- [Aim of the task]
Go through the records below and show every line with the string "Manga".

- [Supplied information]

▼

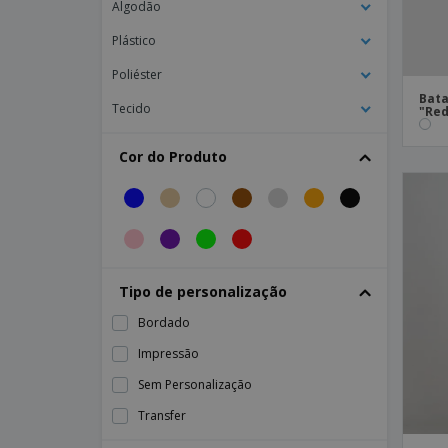
Algodão
Bata Homem Julen Combinada
Plástico
Bata Homem M/C Sarja
Poliéster
Bata Homem M/L Sarja
Bata
Tecido
"Red
Bata Homem Omar
Bata Homem Sahariana M/L Sarja
Cor do Produto
Bata Homem Saul
Bata Mulher "Granada" Combinada
Bata Mulher "Laura" M/L
Bata Mulher "Laura" Manga 3/4
Tipo de personalização
Bata Mulher "Oporto" Com Suporte
Bordado
Bata Mulher C/Pico Sem Manga Sarja
Impressão
Bata Mulher Cruzada Sarja
Sem Personalização
Bata Mulher Edurne "Redline"
Transfer
Bata Mulher Julia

▲

- [Result of the exercise]
Bata Mulher "Laura" Manga 3/4
Bata Mulher C/Pico Sem Manga Sarja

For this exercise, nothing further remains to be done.